The sinkholes were discovered in 2001, when a sonar expedition searching for shipwrecks found deep pits, up to 100 metres across, in the lake floor. The underwater pits have formed in places where an ancient underlying seabed is dissolving.
As groundwater water rises through the carbonate bedrock, it dissolves minerals and carries them into the lake. "You have this pristine fresh water lake that has what amounts to materials from 400 million years ago being pushed out into [it]," says Steven Ruberg of the National Oceanic and Atmospheric Administration (NOAA).
Ruberg is part of a team of researchers who are studying the chemistry and biology of these odd pockets of life. So far, they have found that the water inside them is chemically very different to the overlying lake water. For starters, it is rich in sulphates and low in oxygen. It is also significantly more acidic, contains more chloride, less dissolved organic carbon, and supports entirely different life forms to the rest of the lake.
In these pockets, fish and plankton give way to dense communities of brilliant purple cyanobacteria that photosynthesise using sulphur instead of oxygen and give off hydrogen sulfide – the gas associated with rotting eggs. In deeper sinkholes, where light levels are too low for photosynthesis, bacterial communities form pale floating "ponytails" that can metabolise sulphur compounds without light.

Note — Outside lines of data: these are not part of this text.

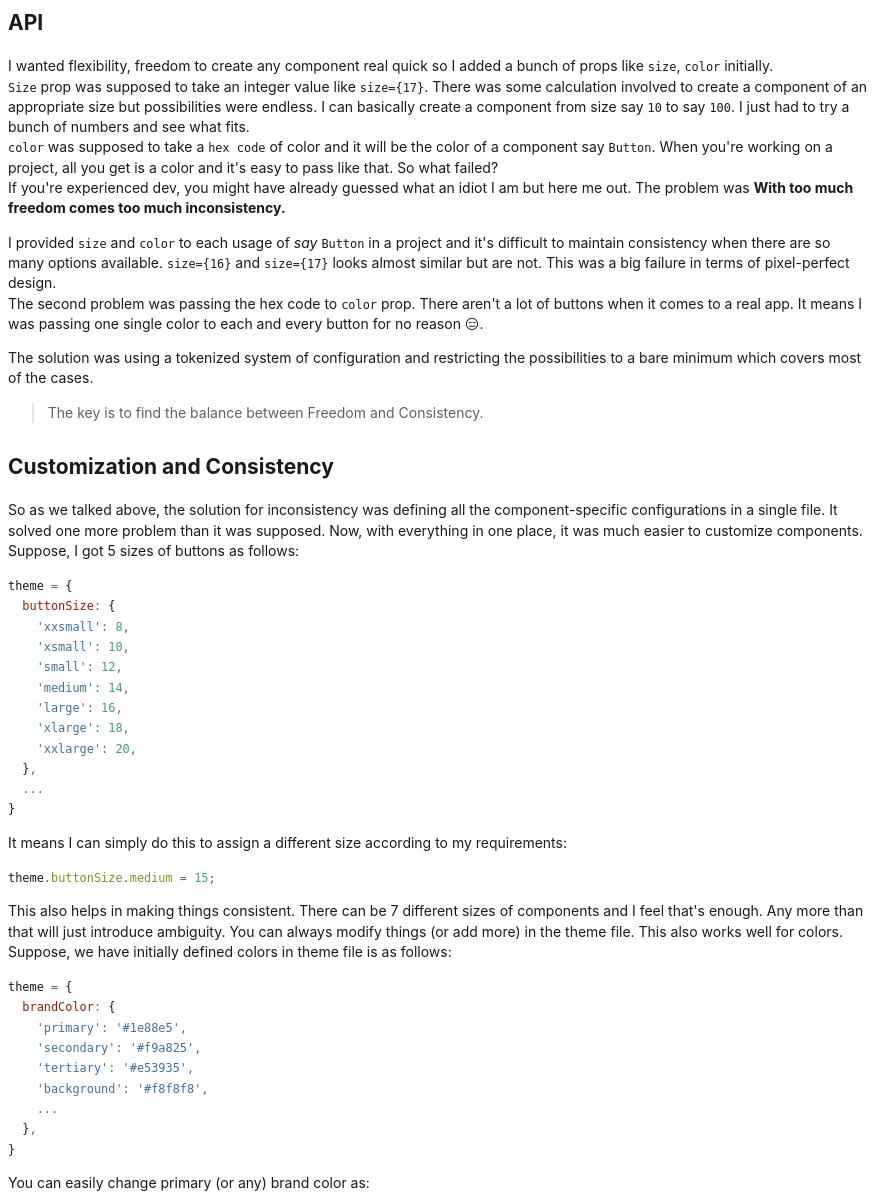 ## API
I wanted flexibility, freedom to create any component real quick so I added a bunch of props like `size`, `color` initially.   
`Size` prop was supposed to take an integer value like `size={17}`. There was some calculation involved to create a component of an appropriate size but possibilities were endless. I can basically create a component from size say `10` to say `100`. I just had to try a bunch of numbers and see what fits.  
`color` was supposed to take a `hex code` of color and it will be the color of a component say `Button`. When you're working on a project, all you get is a color and it's easy to pass like that. So what failed?  
If you're experienced dev, you might have already guessed what an idiot I am but here me out. The problem was **With too much freedom comes too much inconsistency.**   

I provided `size` and `color` to each usage of *say* `Button` in a project and it's difficult to maintain consistency when there are so many options available. `size={16}` and `size={17}` looks almost similar but are not. This was a big failure in terms of pixel-perfect design.  
The second problem was passing the hex code to `color` prop. There aren't a lot of buttons when it comes to a real app. It means I was passing one single color to each and every button for no reason 😑.

The solution was using a tokenized system of configuration and restricting the possibilities to a bare minimum which covers most of the cases.
> The key is to find the balance between Freedom and Consistency.

## Customization and Consistency
So as we talked above, the solution for inconsistency was defining all the component-specific configurations in a single file. It solved one more problem than it was supposed. Now, with everything in one place, it was much easier to customize components.
Suppose, I got 5 sizes of buttons as follows:

```js
theme = {
  buttonSize: {
    'xxsmall': 8,
    'xsmall': 10,
    'small': 12,
    'medium': 14,
    'large': 16,
    'xlarge': 18,
    'xxlarge': 20,
  },
  ...
}
```
It means I can simply do this to assign a different size according to my requirements:
```js
theme.buttonSize.medium = 15;
```
This also helps in making things consistent. There can be 7 different sizes of components and I feel that's enough. Any more than that will just introduce ambiguity. You can always modify things (or add more) in the theme file. This also works well for colors. Suppose, we have initially defined colors in theme file is as follows:
```js
theme = {
  brandColor: {
    'primary': '#1e88e5',
    'secondary': '#f9a825',
    'tertiary': '#e53935',
    'background': '#f8f8f8',
    ...
  },
}
```
You can easily change primary (or any) brand color as:
```js
```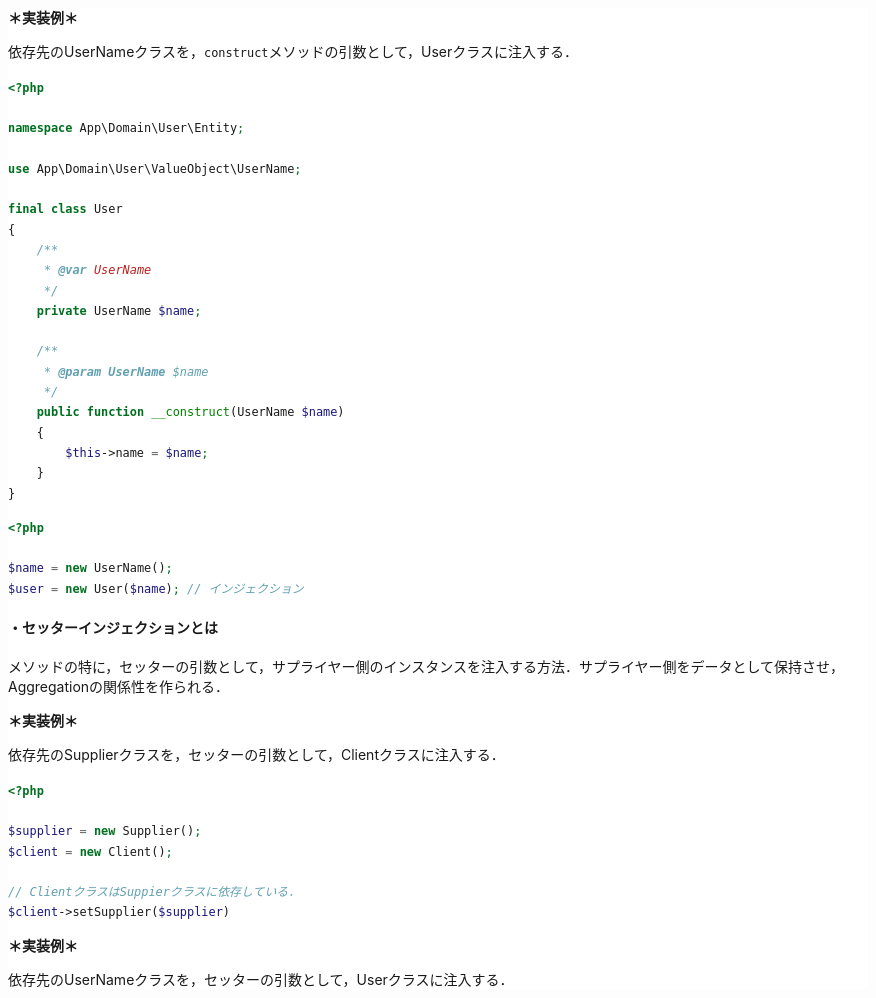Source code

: **＊実装例＊**

依存先のUserNameクラスを，```construct```メソッドの引数として，Userクラスに注入する．

```php
<?php

namespace App\Domain\User\Entity;

use App\Domain\User\ValueObject\UserName;

final class User
{
    /**
     * @var UserName 
     */
    private UserName $name;

    /**
     * @param UserName $name
     */
    public function __construct(UserName $name)
    {
        $this->name = $name;
    }
}
```

```php
<?php

$name = new UserName();
$user = new User($name); // インジェクション
```

#### ・セッターインジェクションとは

メソッドの特に，セッターの引数として，サプライヤー側のインスタンスを注入する方法．サプライヤー側をデータとして保持させ，Aggregationの関係性を作られる．

**＊実装例＊**

依存先のSupplierクラスを，セッターの引数として，Clientクラスに注入する．

```php
<?php

$supplier = new Supplier();
$client = new Client();

// ClientクラスはSuppierクラスに依存している．
$client->setSupplier($supplier)
```

**＊実装例＊**

依存先のUserNameクラスを，セッターの引数として，Userクラスに注入する．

Similar mats of cyanobacteria have been found in Antarctic lakes that are permanently locked under several thousand metres of ice. The light-free communities, on the other hand, resemble those found on deep-sea hydrothermal vents and cold seeps.
How these extremophiles came to colonise Antarctica, the deep oceans and aquatic pockets at the bottom of the North American Great Lakes is something of a mystery, say the researchers.
They have sent remotely operated submarines into the sinkholes and have seen how the mats of cyanobateria will occasionally peal off the bottom and rise up into the freshwater lake above, shuttled by microbial gases that come out of the sediment. This suggests one method of dispersal may be through global currents – but it still leaves much to be explained.